Despite the company's strong ambitions with waste in China, Chaussade emphasizes that in a country going through rapid urbanization fueled by strong economic growth, water will continue to be a large part of its business.
"We are going to grow the two businesses together, but the waste sector probably will grow faster," he says, adding that in developed markets such as Europe, the company's largest, the mix of waste and water business is 50:50.
"When you look at the progress of different markets, the first step is always to have drinking water, then people start to want to have a safer environment, which usually comes with the demand in sewage treatment and sludge treatment.

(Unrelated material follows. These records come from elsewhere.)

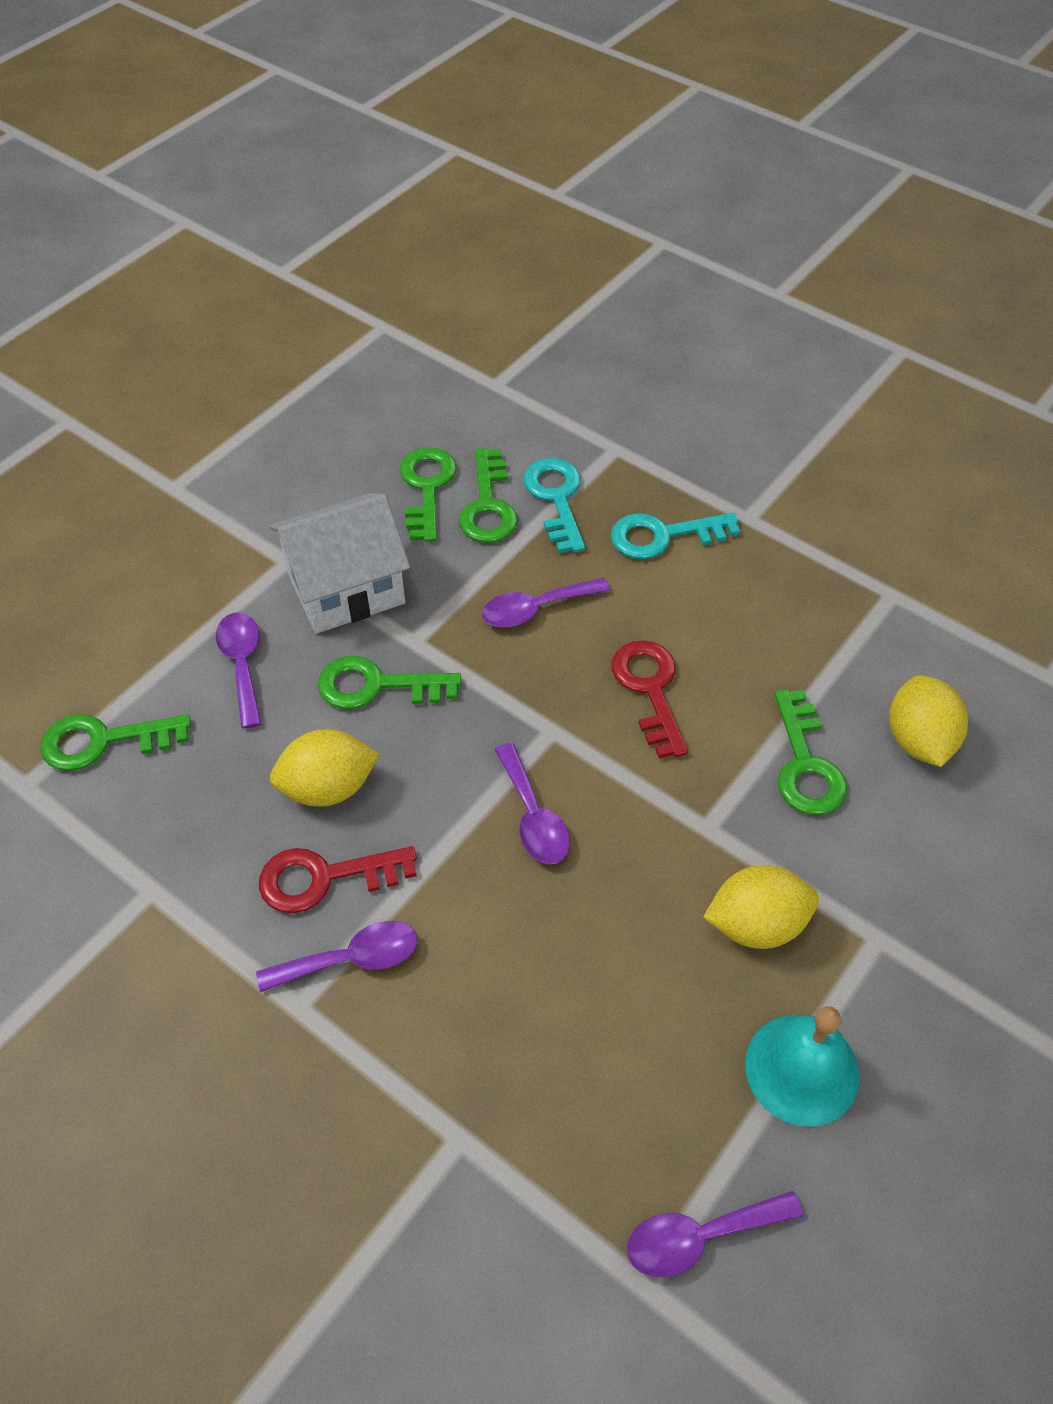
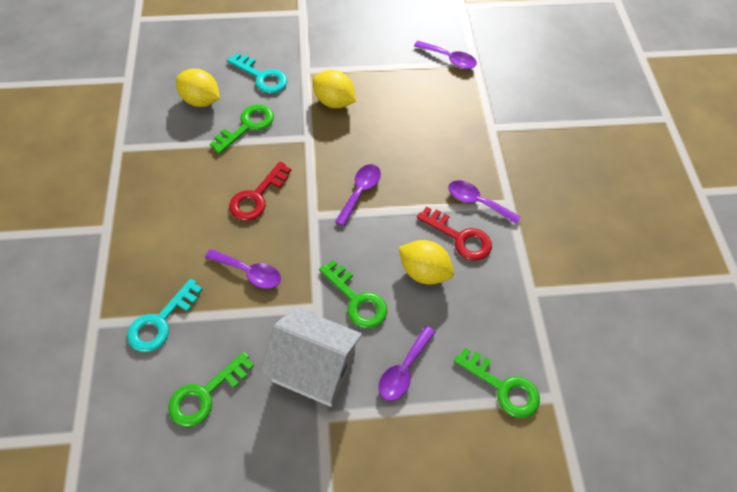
camera: 135 degrees left, 5 degrees up
green key [459,448,518,543] -> none
turquoise key [611,513,740,559] -> turquoise key moved to [227,53,288,94]
turquoise bell [745,1006,859,1127] -> none
yellow lemon [889,675,968,767] -> yellow lemon turned 75 degrees clockwise [176,69,220,107]

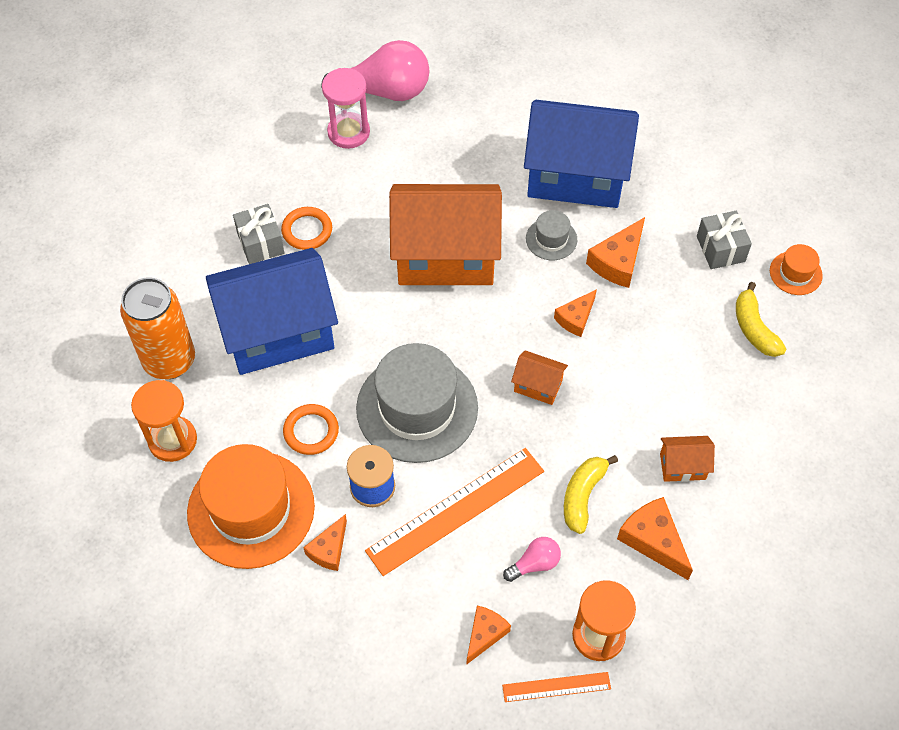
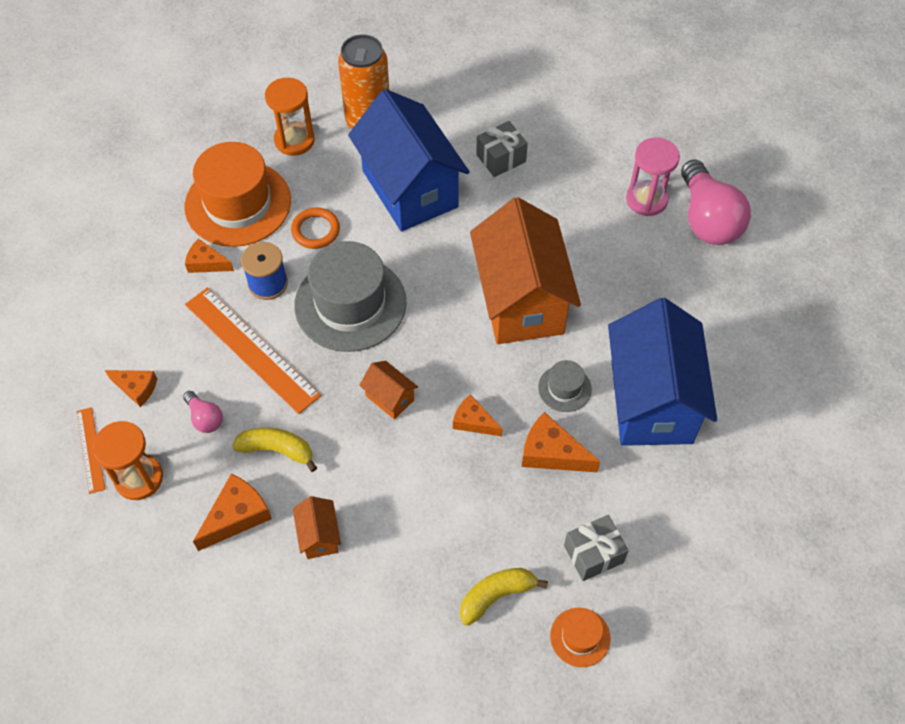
camera: 80 degrees right, 0 degrees up
orange ring [281,207,332,250] -> none
orange house [511,350,568,405] -> orange house turned 60 degrees counterclockwise [359,361,418,419]

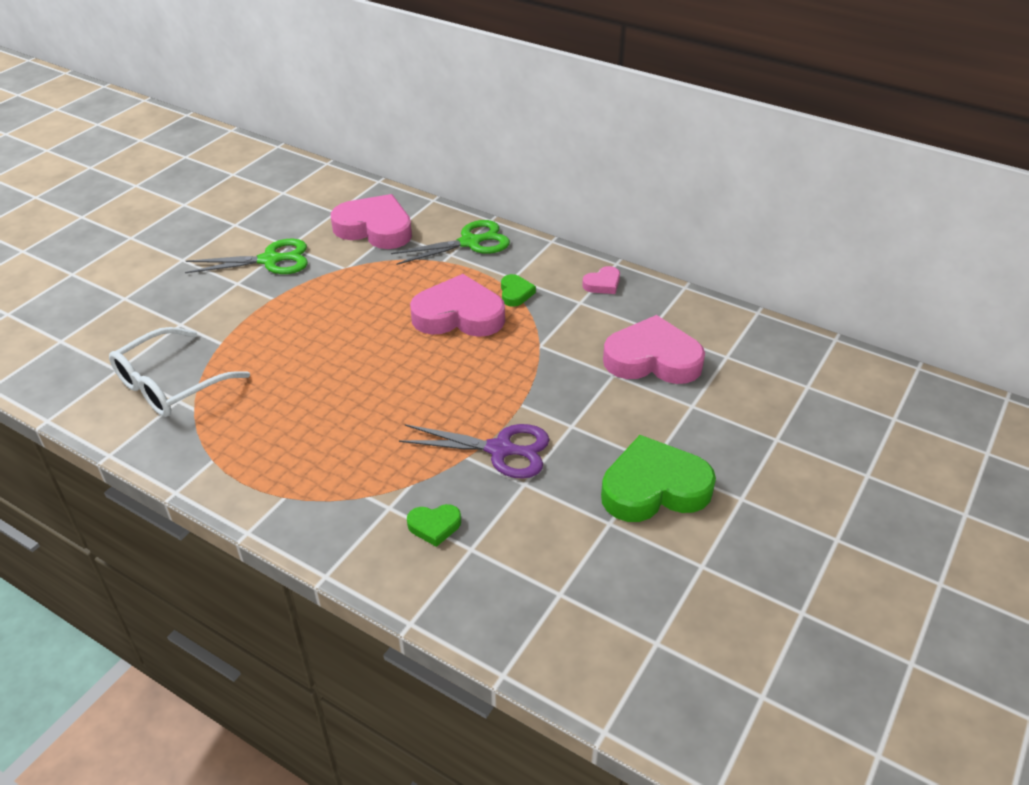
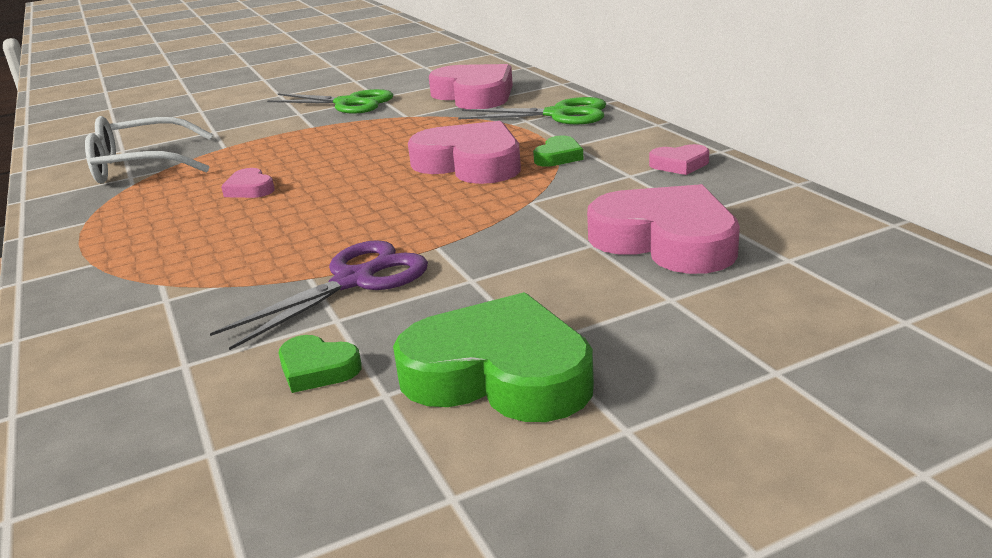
camera: 35 degrees right, 15 degrees down
purple scissors [399,424,550,479] -> purple scissors turned 90 degrees counterclockwise [210,240,428,350]
green heart [407,504,461,547] -> green heart moved to [279,335,362,393]
none -> pink heart [221,168,275,198]

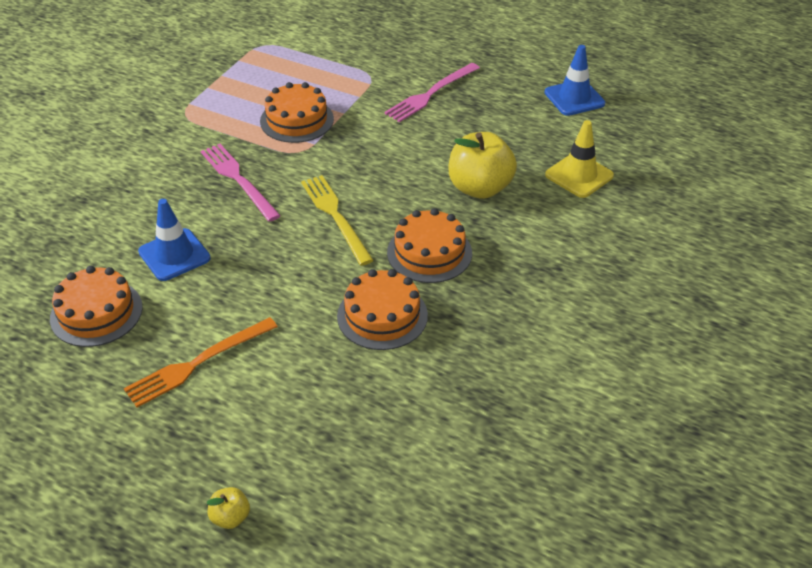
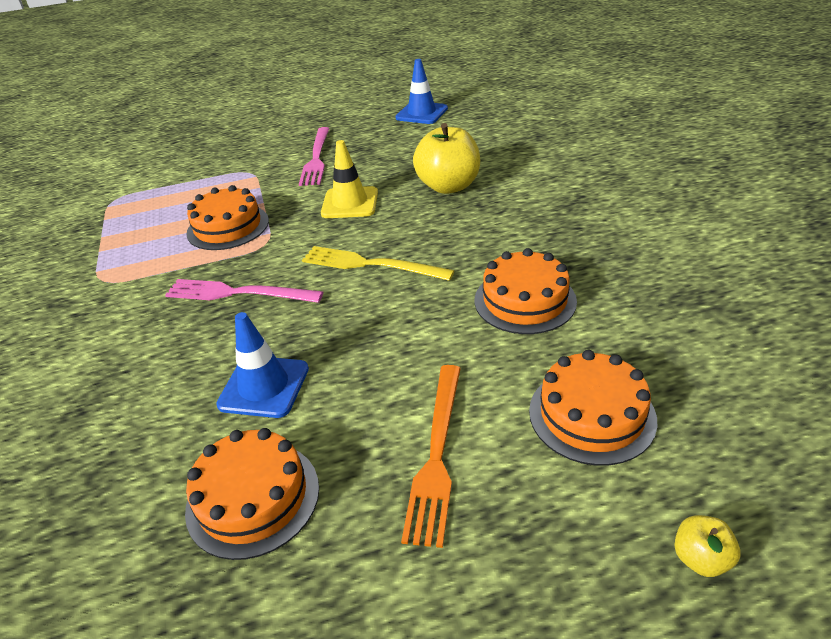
camera: 40 degrees left, 5 degrees down
orange cake [387,208,472,283] -> orange cake moved to [529,350,657,466]
yellow traffic cone [545,120,614,198] -> yellow traffic cone moved to [321,140,378,218]

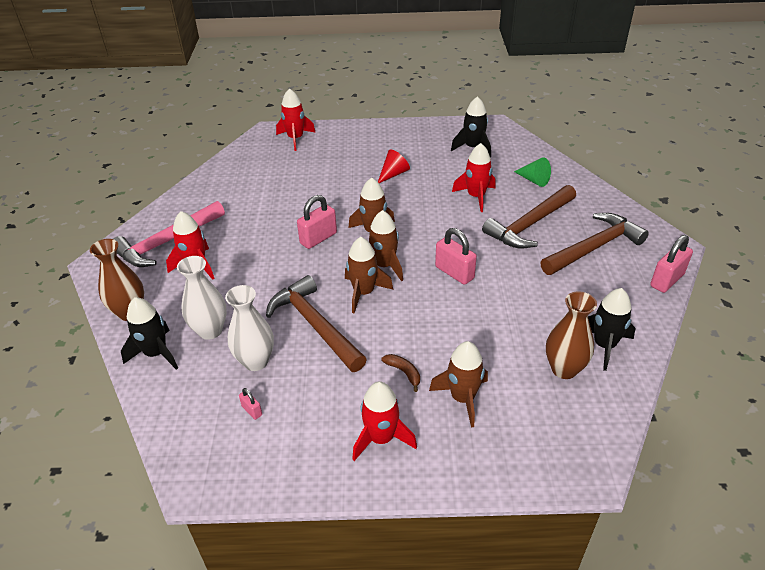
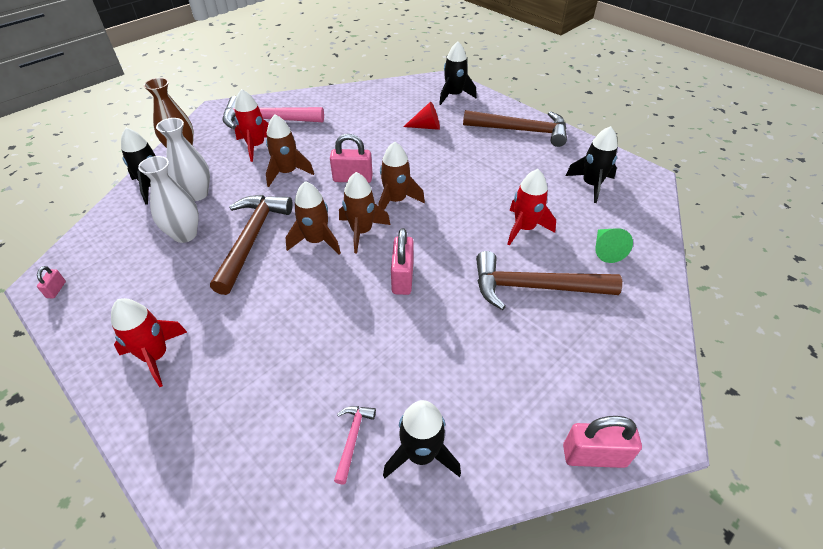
camera: 45 degrees right, 5 degrees up
pink padlock [239,388,262,420] -> pink padlock moved to [37,266,66,298]
red rocket [276,88,316,151] -> black rocket [439,41,477,105]
red cone [378,150,410,183] -> red cone moved to [403,102,440,130]
brown banana [381,354,420,392] -> none
brown rocket [429,341,488,427] -> brown rocket moved to [266,115,314,187]
brown hammer [540,213,649,275] -> brown hammer moved to [463,110,567,147]
brown vase [546,291,597,379] -> pink hammer [334,406,376,485]

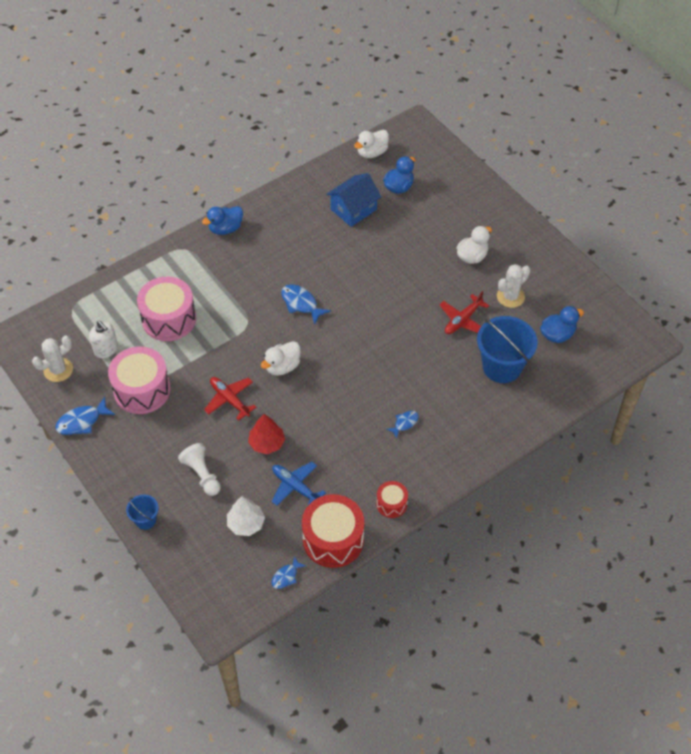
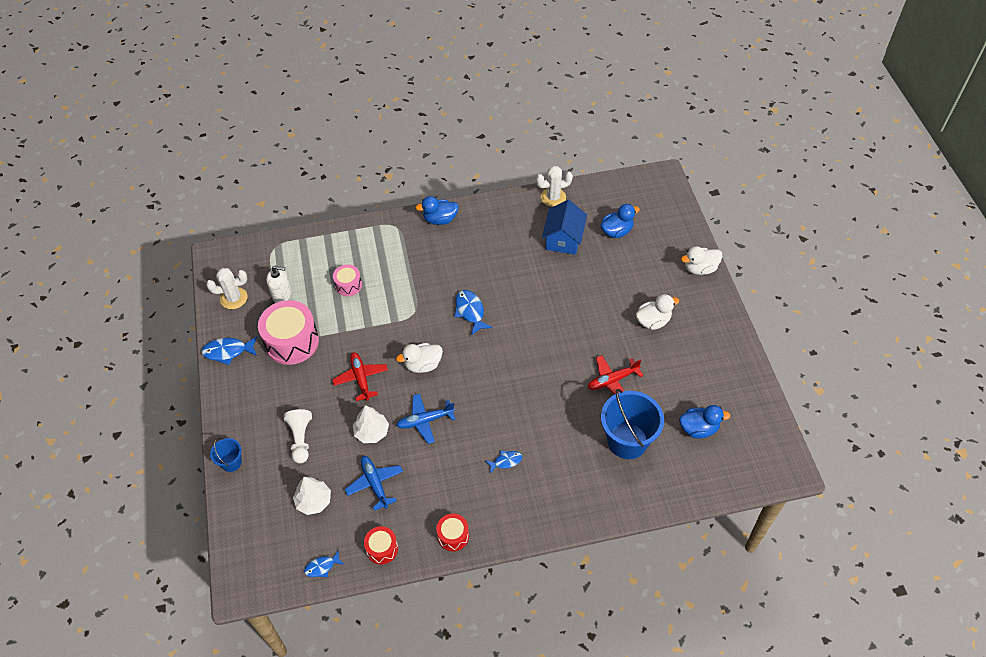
camera: 25 degrees right, 0 degrees up
white soap dispenser [89,321,118,358] -> white soap dispenser turned 60 degrees counterclockwise [266,265,292,303]
pink drum [137,276,196,341] -> pink drum [333,265,362,296], size x0.52
red tree [248,414,285,454] -> white tree [353,405,389,443]
red drum [302,494,364,568] -> red drum [364,526,398,564], size x0.52
blue house [326,173,381,227] -> blue house turned 60 degrees counterclockwise [542,200,587,255]
white duck [354,130,389,158] -> white duck moved to [681,246,722,275]
white cactus [497,264,530,308] -> white cactus moved to [536,166,573,207]
none -> blue plane [396,394,456,444]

Then people start to realize the waste is also a source of pollution.
"China has been on the same path and has reached a point when solid waste treatment has become a major issue because people start to realize when they put their garbage in any field, at the end of the day there will be pollution in their underground water."
The company's decision to focus on waste-to-energy technology in China is linked to the government's strong interest in the sector, he says.
According to the 12th Five-Year Plan (2011-15) in municipal waste treatment issued by the State Council in April last year, China aims to treat 35 percent of its garbage through waste-to-energy technology by the end of 2015; the figure is now about 20 percent.
The Chinese Academy for Environmental Planning in Beijing has predicted that investment in solid-waste treatment facilities between 2011 and 2015 will reach 800 billion yuan ($129.76 billion; 99.2 billion euros), most of it for waste-to-energy plants.
China overtook the United States in garbage output in 2004 and the amount of garbage has been rising at up to 10 percent a year.
Experts say little progress has been made in recycling and sorting China's garbage, and there is less available space for landfill.
China International Engineering Consulting Co of Beijing has said in a report that about a third of the country's 700 landfills will reach capacity by the end of 2015.
Despite questions over the safety of waste to energy, Chaussade and other industry insiders in China say it is a better fit given the country's garbage crisis.
Xu Haiyun, secretary-general of the municipal solid waste treatment with the China Association of Environmental Protection Industry, said earlier that compared with incineration, landfill, a method that treats about 60 percent of China's waste, often generates more greenhouse gas emissions.
"And since garbage is buried in the land, there is a greater risk of it contaminating underground water and the soil," he says.
Mark Venhoek, the Asia CEO of SITA Waste, the waste subsidiary of Suez Environnement, says waste-to-energy is a far more advanced technology.
"These kinds of facilities can bring in a lot of benefits in terms of environmental protection, energy recovery and improved living conditions for Chinese people."
He does not think public concerns about the safety of waste-to-energy facilities will be a hurdle to the company's plans in China, he says, and its main challenge is finding the right way to work in the country.
"Each market is different from another. That's why we set up the joint venture with a Chinese company: to have real roots within the market. The waste market in China is going to be more professional and consolidated with higher standards and the founding of new entities combining international know-how.
"This is going to be a very exciting era in the next five to 10 years when it comes to the seriousness of environmental protection in China."